Now, five days a week, Monday through Friday, at 9 a.m. and 3 p.m. (EDT) he streams music and gaming.
“I keep it consistent because I love to do it and I love to entertain the people that are there,” he says. “Twitch became my second job. The fact that we can make exactly what we make and want to make in the way we want to, and be able to make a living off of that, is everything to me.”
When he converted to PC gaming, he also came to appreciate Windows.
“It makes it work flawlessly and better than any other system. Talk to every streamer, they’re all using the same thing,” Heafy says. “I love the fact that it works day in and day out, because I have to have that reliability, I have to have my stream go off without a hitch. And I feel like in order to make that happen it really needs to be a Windows PC.”
Heafy’s main device for streaming at home is the ASUS ROG GL 12CM, a desktop tower. When he does tour again, he’ll be using the ASUS ROG Zephyrus Duo 15.
“For me, being a content creator, a live music streamer, what’s integral when you’re on the road is having chat interaction,” he says. “I’ve been using the second screen to chat and see alerts.”
Before getting the ROG Zephyrus Duo, he’d MacGyver his cellphone with duct tape to a hotel lamp so he could read alerts and see what was happening on the chat.

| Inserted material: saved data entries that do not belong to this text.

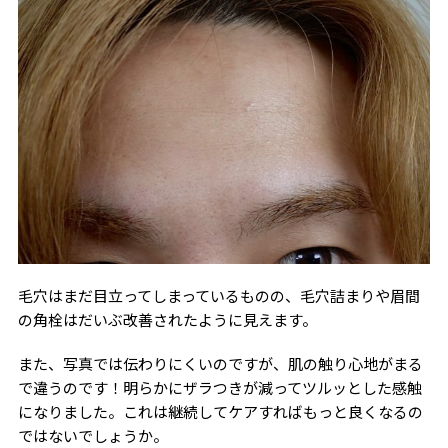
毛穴はまだ目立ってしまっているものの、毛穴詰まりや眉間
の角栓はだいぶ改善されたように見えます。
また、写真では伝わりにくいのですが、肌の触り心地がまる
で違うのです！明らかにザラつきが減ってツルッとした感触
になりました。これは継続してケアすればもっと良くなるの
ではないでしょうか。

“For right now for me, the biggest thing is something as simple as seeing chats, but that is what the core foundation of Twitch is, the viewer/streamer interaction. So to have that ability right there with the secondary display on the ROG rig (or ROG Zephyrus Duo 15) has been huge for me,” he says.

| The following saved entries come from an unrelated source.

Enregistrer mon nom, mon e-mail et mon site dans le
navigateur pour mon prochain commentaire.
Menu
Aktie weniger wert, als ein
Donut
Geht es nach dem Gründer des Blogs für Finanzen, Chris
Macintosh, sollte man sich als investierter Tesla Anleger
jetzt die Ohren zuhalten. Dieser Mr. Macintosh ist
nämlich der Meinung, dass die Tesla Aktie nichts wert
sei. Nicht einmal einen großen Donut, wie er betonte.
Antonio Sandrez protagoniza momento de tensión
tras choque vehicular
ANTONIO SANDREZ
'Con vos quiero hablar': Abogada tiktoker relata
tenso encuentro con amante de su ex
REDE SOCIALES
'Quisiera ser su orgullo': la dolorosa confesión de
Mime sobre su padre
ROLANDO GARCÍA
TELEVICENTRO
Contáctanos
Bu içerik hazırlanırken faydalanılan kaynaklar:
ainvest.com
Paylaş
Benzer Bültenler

All the engagement has been paying off. About a month ago, Trivium streamed a live show that 12,000 fans paid tickets to attend virtually, and more recently, 20,000 people attended a free show.

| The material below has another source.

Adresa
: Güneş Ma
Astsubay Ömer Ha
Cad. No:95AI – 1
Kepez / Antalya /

He has insights and opinions on what works and what doesn’t – at least for him.
“I feel that with live streaming, it’s not just a matter that a show is happening live. I feel like you have to understand what the medium is, and what it is that people like. And that’s why I love Twitch so much, because it’s about the streamer and viewer relationship,” Heafy says. “It’s not just watching someone do their thing and having zero interaction with the chat. You’re all linked together.”
Another advantage in migrating fans from one type of viewing experience to another: 21 years of building a community.
“One of the biggest tips I can give to other musicians about streaming would be to not wait. I tell them, start as soon as you can, even if it’s just off your cellphone or off a laptop. As you build your rig, you can stream days of you building your rig, building your custom PC, building your better streaming rig, but don’t wait,” Heafy says. “Whatever your schedule is that works for you is the right one, but it’s important to have an authentic relationship, engagement and to want to foster and to build a community.”
Streaming gives Trivium fans a new way to get closer to the band and see other sides of their life they normally wouldn’t.
The band’s fans have been able to see different aspects of Heafy’s life, up close and personal. For one thing he is father to toddler twins, who are often heard in the background head banging, singing, screaming and moshing to their dad’s music.
“It has absolutely been a blessing in disguise, being able to be with our kids and our family all the time. Being a touring musician, I was very afraid of having children because I thought I would be away a lot. My father was a Marine, so he was deployed during a lot of my really early years,” he says. “But I think I’ve only missed about three to five months of their entire life, which is pretty incredible.”
To relieve the stress of not touring and pandemic uncertainty, Heafy does Brazilian jujitsu, yoga and kettle bell workouts. He’s also recently picked up mace training. All are examples of ways to help fans cope, too.
A lot of work and dedication has gotten Heafy and the rest of Trivium to this point.
“It took a very long time. I’m seeing a lot of musicians come in now, expecting instant results, instant answers, instant partnerships, instant stream success. It really wasn’t until the world shut down that the channel really exploded,” Heafy says. “I look at it as a responsibility to keep these things going. So I’m happy that I’m able to keep people happy during all of this.”